Higurashi et al[44] evaluated small bowel inflammation in patients with established UC. Of the 23 UC patients, 13 (57%) showed small-bowel lesions, and 8 (35%) had erosions, as opposed to 2/23 (7%) and 1/23 (4%) in the control group. In 9/23 patients with UC, the Lewis score of inflammation was consistent with mild to moderate small bowel inflammation (between 135 and 790). The clinical and pathological significance of these lesions is unclear (repeated biopsies were performed in only 2 patients, but these results are of great interest and emphasize the possible risk of misdiagnosis in many IBD patients.

VCE in evaluation of pouchitis in patients after IPAA

IPAA provides a continence-preserving surgical option in patients with UC unresponsive or unwilling to continue anti-inflammatory therapy, or those who have developed complications (such as colonic stenosis, colonic dysplasia etc.) that require total colectomy. The procedure is technically demanding and is associated with a significant incidence of postoperative complications, the most common being chronic and acute pouchitis and “de novo” CD[45]. Symptoms and endoscopic lesions consistent with chronic pouchitis are reported in 10%-59% in patients with UC, and even more frequently in patients with CD[46]. It is commonly argued that at least a subgroup of these patients actually represent a previously undiagnosed CD. In a series of 15 UC patients with chronic pouchitis, diffuse lesions involving the stomach or different segments of the small bowel were demonstrated in all patients[47]. Similar lesions were demonstrated in 27% of the control patients. Unfortunately, histological evaluation (showing non-specific inflammation) was available for only 2 patients with gastric involvement. The clinical significance of these lesions is unclear (Table 4).
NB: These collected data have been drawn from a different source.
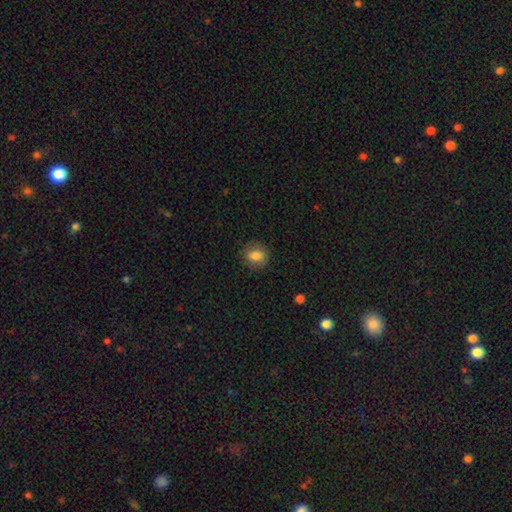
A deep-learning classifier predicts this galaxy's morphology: A smooth galaxy with no disk features (83%) that is round (68%). Merging: none (85%).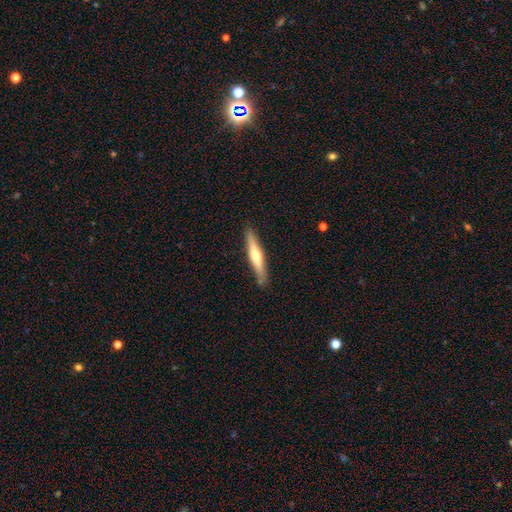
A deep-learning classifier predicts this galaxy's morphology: A featured or disk galaxy (56%) viewed edge-on (95%) with a rounded central bulge (89%). Merging: none (87%).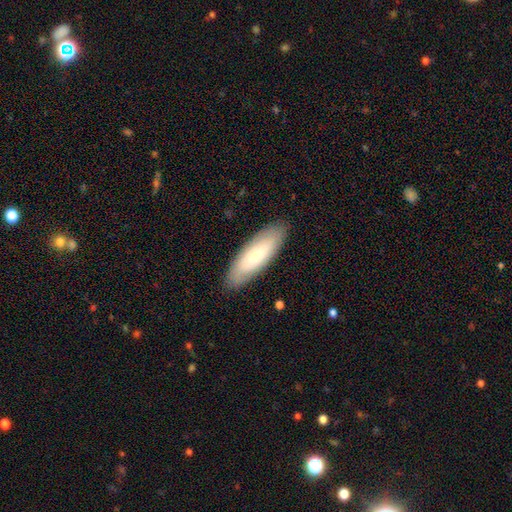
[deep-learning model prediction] This is likely a smooth galaxy (72%). How rounded: possibly in between (57%). Merging: clearly none (87%).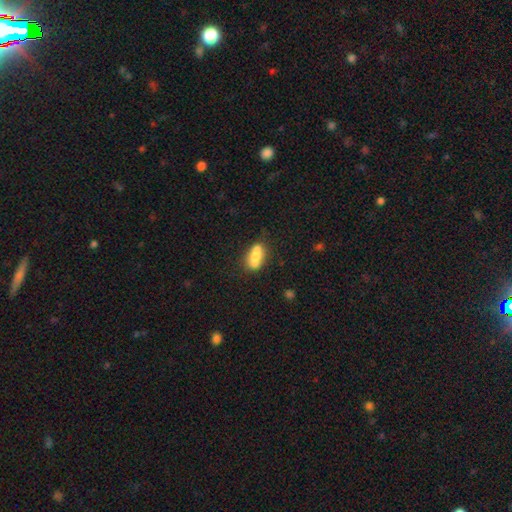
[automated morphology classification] smooth_or_featured: smooth (p=0.61) [alt: featured or disk p=0.30]
how_rounded: in between (p=0.76) [alt: round p=0.16]
merging: merger (p=0.47) [alt: none p=0.34]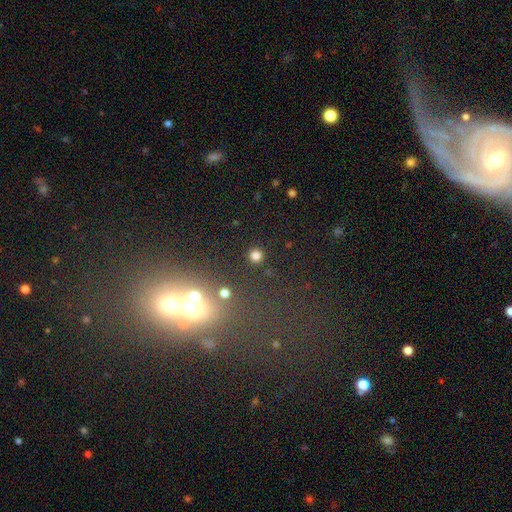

The role of VCE in preoperative evaluation of UC/IBDU patients was examined in one retrospective series. The study evaluated the incidence of acute pouchitis, chronic pouchitis and de novo CD within 12 mo of the surgery in patients with and without pathological findings on a preoperative VCE. No significant difference was demonstrated for any of the outcomes[48]. However, an important limitation of this study was the definition of “positive” VCE as any ulceration or lesion, possibly leading to a high false positive rate. In addition, a significant selection bias stemming from the retrospective design of the study (patients with a high preoperative probability of CD were not likely to undergo IPAA) interferes with the interpretation of the results. In our opinion, preoperative evaluation of IPAA candidates with VCE merits further evaluation in prospective studies.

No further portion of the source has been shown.